Man At Arms brings Danny Trejo, star of Robert Rodriguez’s Machete and delivers him in a role he’s perfect for; TV show host. When I think of Trejo, machismo is one of the first terms I imagine. So it seems like a no-brainer to pair that man with a diligent crew of weaponsmiths, then have them create history’s most bad-ass weapons and set them loose in the hands of skilled martial artists who demonstrate the savage power of melee combat.
The show is entering its second season, with its first episode having premiered last night. LRM had a chance to get its grubby little hands on the first three episodes of the season, and here’s what I have to say about it — as someone who didn’t check out the series’ first season (though given its format, it’s not as though that matters a whole lot).
The show reminds me of Deadliest Warrior, but with a bigger budget. If you’re a film buff, then you will certainly find enjoyment watching the footage licensed for this show — though we’d expect nothing less from El Rey, a network with a taste for genre film history. In one particular instance, Trejo discusses the history of a deadly Naginata Samurai blade. This is interspersed with clips from Takashi Miike’s epic Blade of The Immortal. It’s hero Manji slices through line after line of enemies in close combat.

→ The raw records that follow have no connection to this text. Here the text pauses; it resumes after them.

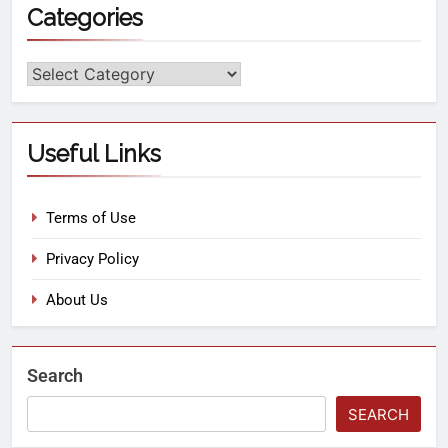
Categories
Useful Links
Terms of Use
Privacy Policy
About Us
Search
SEARCH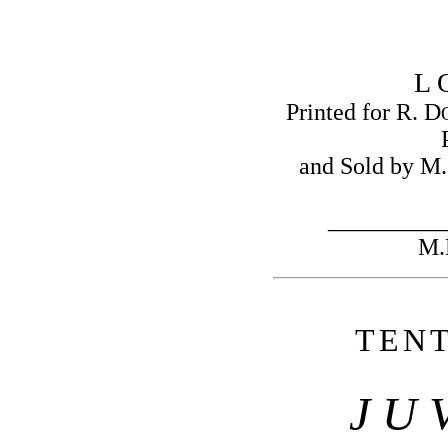
L 
Printed for R. D
and Sold by M.
__________
M.
T
E
N
J U 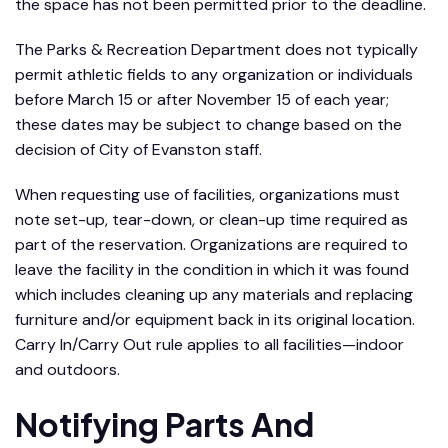
the space has not been permitted prior to the deadline.
The Parks & Recreation Department does not typically
permit athletic fields to any organization or individuals
before March 15 or after November 15 of each year;
these dates may be subject to change based on the
decision of City of Evanston staff.
When requesting use of facilities, organizations must
note set-up, tear-down, or clean-up time required as
part of the reservation. Organizations are required to
leave the facility in the condition in which it was found
which includes cleaning up any materials and replacing
furniture and/or equipment back in its original location.
Carry In/Carry Out rule applies to all facilities—indoor
and outdoors.
Notifying Parts And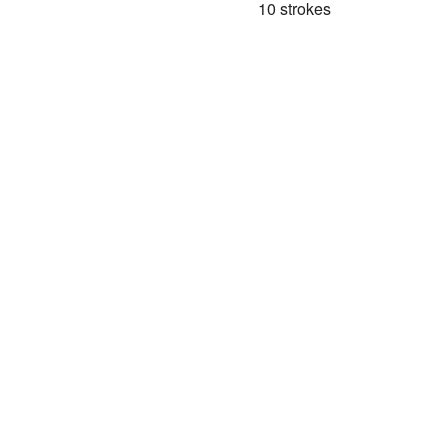
10 strokes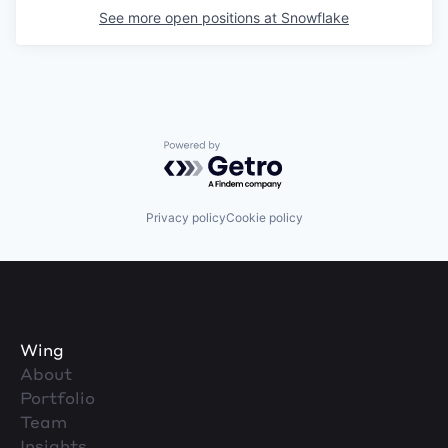
See more open positions at
Snowflake
Powered by Getro.com
Privacy policy
Cookie policy
Wing
About
Portfolio
Team
Insights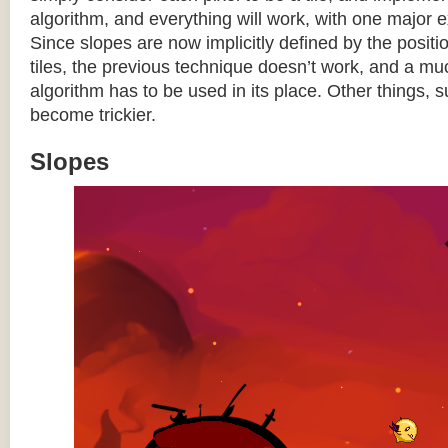
algorithm, and everything will work, with one major 
Since slopes are now implicitly defined by the posit
tiles, the previous technique doesn’t work, and a 
algorithm has to be used in its place. Other things, 
become trickier.
Slopes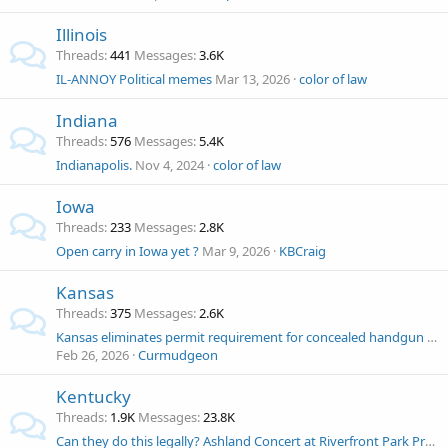
Illinois
Threads
441
Messages
3.6K
IL-ANNOY Political memes
Mar 13, 2026
color of law
Indiana
Threads
576
Messages
5.4K
Indianapolis.
Nov 4, 2024
color of law
Iowa
Threads
233
Messages
2.8K
Open carry in Iowa yet ?
Mar 9, 2026
KBCraig
Kansas
Threads
375
Messages
2.6K
Kansas eliminates permit requirement for concealed handgun carry
Feb 26, 2026
Curmudgeon
Kentucky
Threads
1.9K
Messages
23.8K
Can they do this legally? Ashland Concert at Riverfront Park Prohibiting Firearms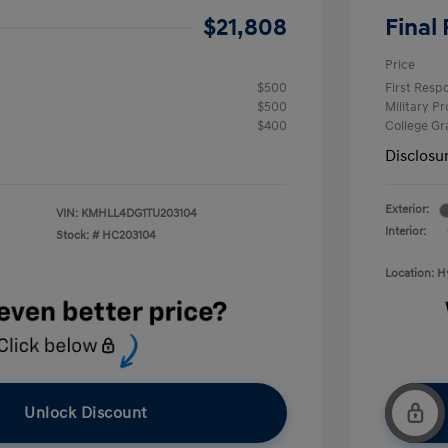
$21,808
Final 
Price
$500
First Res
$500
Military P
$400
College G
Disclosu
Exterior:
VIN:
KMHLL4DG1TU203104
Interior:
Stock: #
HC203104
Location: 
Unlock Discount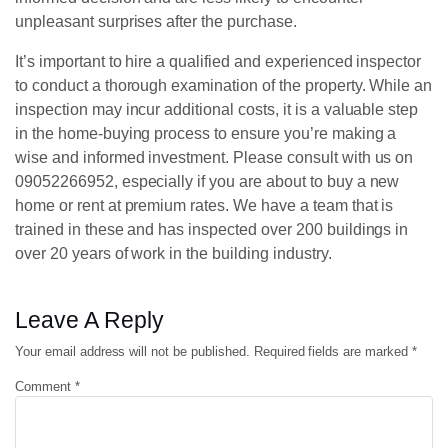
unpleasant surprises after the purchase.
It’s important to hire a qualified and experienced inspector
to conduct a thorough examination of the property. While an
inspection may incur additional costs, it is a valuable step
in the home-buying process to ensure you’re making a
wise and informed investment. Please consult with us on
09052266952, especially if you are about to buy a new
home or rent at premium rates. We have a team that is
trained in these and has inspected over 200 buildings in
over 20 years of work in the building industry.
Leave A Reply
Your email address will not be published.
Required fields are marked
*
Comment
*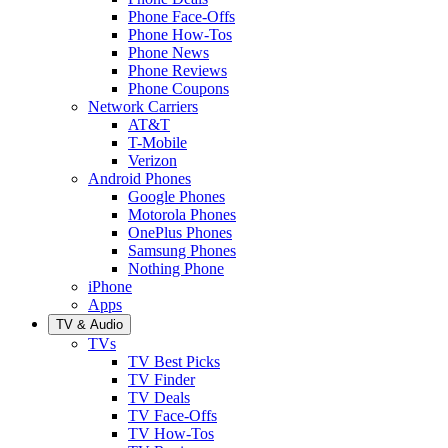
Phone Face-Offs
Phone How-Tos
Phone News
Phone Reviews
Phone Coupons
Network Carriers
AT&T
T-Mobile
Verizon
Android Phones
Google Phones
Motorola Phones
OnePlus Phones
Samsung Phones
Nothing Phone
iPhone
Apps
TV & Audio
TVs
TV Best Picks
TV Finder
TV Deals
TV Face-Offs
TV How-Tos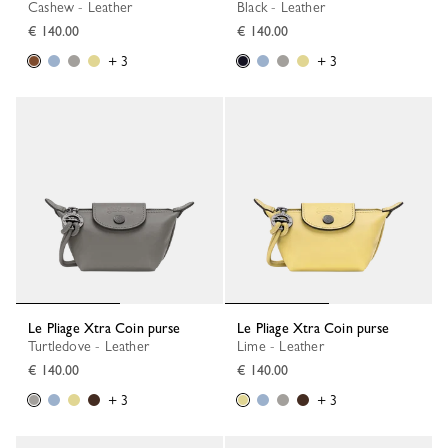
Cashew - Leather
Black - Leather
€ 140.00
€ 140.00
+ 3
+ 3
Le Pliage Xtra Coin purse
Le Pliage Xtra Coin purse
Turtledove - Leather
Lime - Leather
€ 140.00
€ 140.00
+ 3
+ 3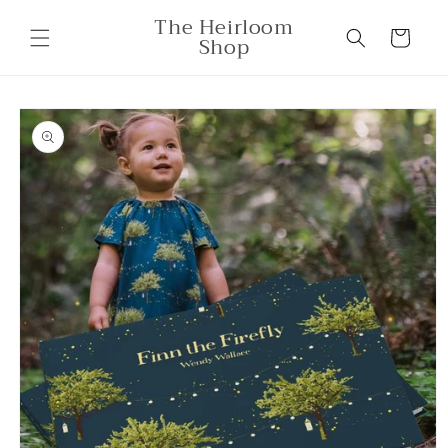
Skip to
The Heirloom
content
Cart
Shop
Skip to
product
information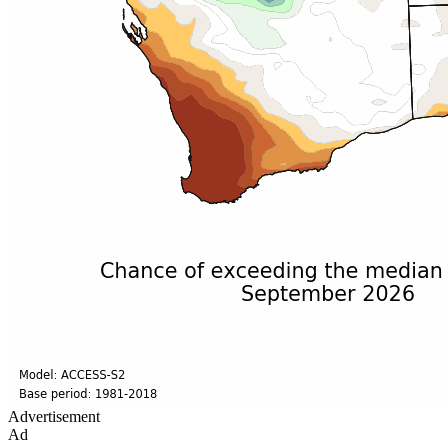
Advertisement
Ad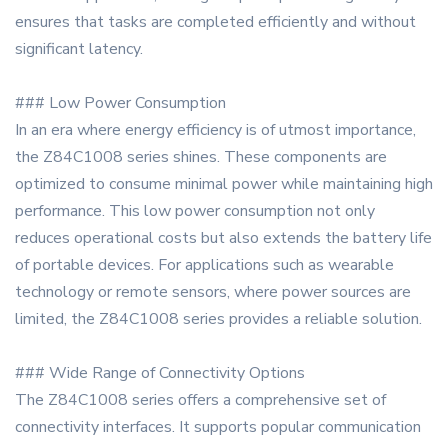
ensures that tasks are completed efficiently and without
significant latency.
### Low Power Consumption
In an era where energy efficiency is of utmost importance,
the Z84C1008 series shines. These components are
optimized to consume minimal power while maintaining high
performance. This low power consumption not only
reduces operational costs but also extends the battery life
of portable devices. For applications such as wearable
technology or remote sensors, where power sources are
limited, the Z84C1008 series provides a reliable solution.
### Wide Range of Connectivity Options
The Z84C1008 series offers a comprehensive set of
connectivity interfaces. It supports popular communication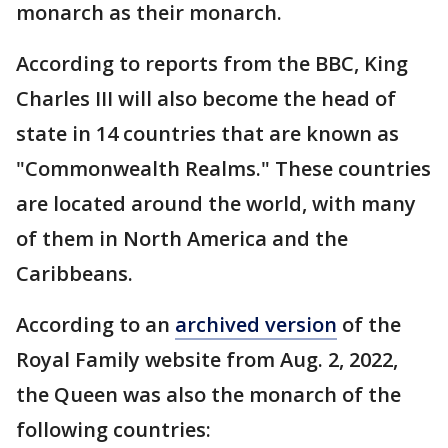
monarch as their monarch.
According to reports from the BBC, King
Charles III will also become the head of
state in 14 countries that are known as
"Commonwealth Realms." These countries
are located around the world, with many
of them in North America and the
Caribbeans.
According to an
archived version
of the
Royal Family website from Aug. 2, 2022,
the Queen was also the monarch of the
following countries: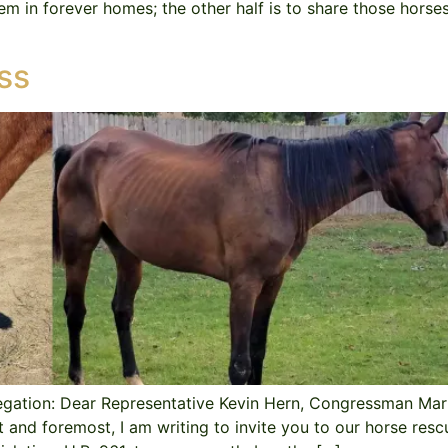
hem in forever homes; the other half is to share those hors
ss
legation: Dear Representative Kevin Hern, Congressman Ma
nd foremost, I am writing to invite you to our horse resc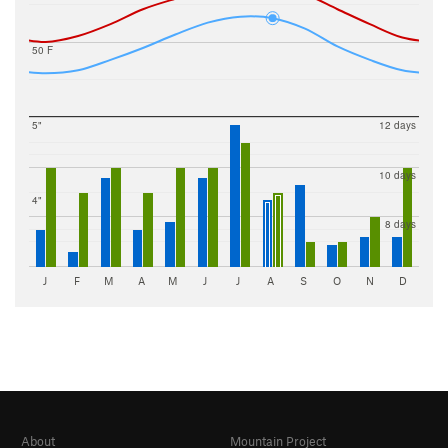
50 F
5"
12 days
10 days
4"
8 days
J
F
M
A
M
J
J
A
S
O
N
D
About
Mountain Project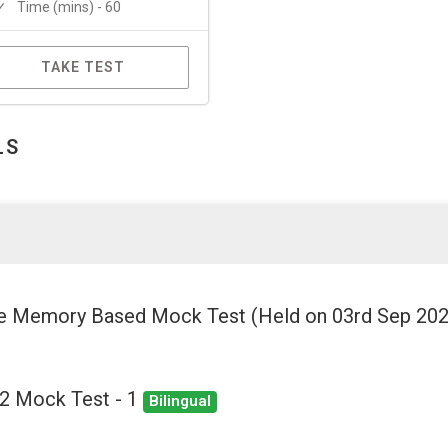
Time (mins) - 60
TAKE TEST
LS
ee Memory Based Mock Test (Held on 03rd Sep 20
22 Mock Test - 1
Bilingual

We get authentically-made lethal weapons designed by Trejo’s posse of weaponsmiths. The show’s creators do a great job capturing the craftsmanship which goes into transforming raw materials into deadly weapons. Of course, the weaponsmiths aren’t using assembly tools from the specific dynasty, but it’s not like many folks are looking for that much authenticity…or are they? For me, it doesn’t take away the marvel inherent in watching these craftsmen crank out blades that would make Kill Bill’s Hattori Hanzo blush. Trust me, you’ll be a loyal follower after you witness the Power Hammer in all its mighty glory.
The icing on the cake must be when Trejo recruit’s real-life experts for each weapon. These gals and guys are modern day weapon experts. It’s like having a real-life Samoan Rambo on set standing beside the real-life Machete. The two discuss the weapon before the expert demonstrates each weapons capability. The results are shocking. Ever seen what hardened sharpened steel is capable of in the hands of someone that is certified to use it? Look no further than Man At Arms.
Like many shows on El Rey Network, it isn’t the type that’ll please everyone under the sun. It’s a very niche show — one that really indulges on the geekiness of its audiences, which is a great thing. But if you’re one to really let your inner nerd dive deep, this is the way to go, even if you’re not all about weapons. Sometimes, the love of seeing your favorite film weapons in real-life is enough to spark interest, and if that’s the kind of person you are, it may very well appeal to you as well.
Though if there was one criticism I’d give, it’s that it runs a bit long — with each episode clocking in at about 45 minutes in length. Everything we see here is good, but by minute 45, I’ve more than had my fill and am ready to move on. In many ways, this feels better suited to a webseries, or even a half-hour show without actually sacrificing much in terms of content. A lot of the information feels like it could have afforded some cuts and condensing.
But when all said and done, I’d say it’s still one worth your time, especially you’re a fan of genre films and shows that indulge in weaponry.
Man at Arms: Art of War airs on El Rey Network on Thursdays at 8pm ET!